- Texto de lectura:
+ + + + +
2026/03/28

Melancolía...

 Subí en algunos tranvías que no eran para mí. Varios llegaron con promesas de luces de colores, otros arrastraban sombras desde el principio... Me sentaba, miraba por la ventana, y aunque todo avanzaba, yo sentía que me alejaba cada vez más de mí misma. 


Me bajé en estaciones equivocadas, me perdí en calles con nombres que no recordaba, a veces con los bolsillos llenos de dudas y los ojos llenos de humo, con esperanzas fantasmas y con deseos que se perdían por el camino.


Pero al final, hay algo que aprendes, y es que no todos los tranvías te llevan a donde quieres, pero todos, absolutamente todos, te enseñan algo... A veces aprendes solo a esperar, otras a reconocer que el silencio también viaja contigo.


Hoy estoy aquí, en esta calle que parece detenida en el tiempo, con nombre particular, se llama Melancolía, y no sé si es un destino o una pausa. Lo que sí sé es que el último tranvía aún no ha pasado...  Lo espero, sin urgencia, sin ilusiones frágiles, sin espectativas. Solo con la certeza de que si llega, será el mío, y si no, seguiré caminando porque lo más importante es, que ya nunca más  me perderé a mi misma.
+ + + + +
- Consigna:
Responde a estas preguntas sobre el texto de los tranvías:
(a) ¿Con qué promesas llegaron varios de los tranvías?
(b) ¿Qué dice el texto que a veces se aprende?
(c) ¿Cómo se llama la calle en la que se está hoy?

- Extracto de datos:
+ + + + +
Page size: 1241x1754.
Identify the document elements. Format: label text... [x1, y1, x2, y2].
+ + + + +
- Solución:
(a) Con promesas de luces de colores.
(b) A veces se aprende solo a esperar, y otras a reconocer que el silencio también viaja contigo.
(c) Se llama Melancolía.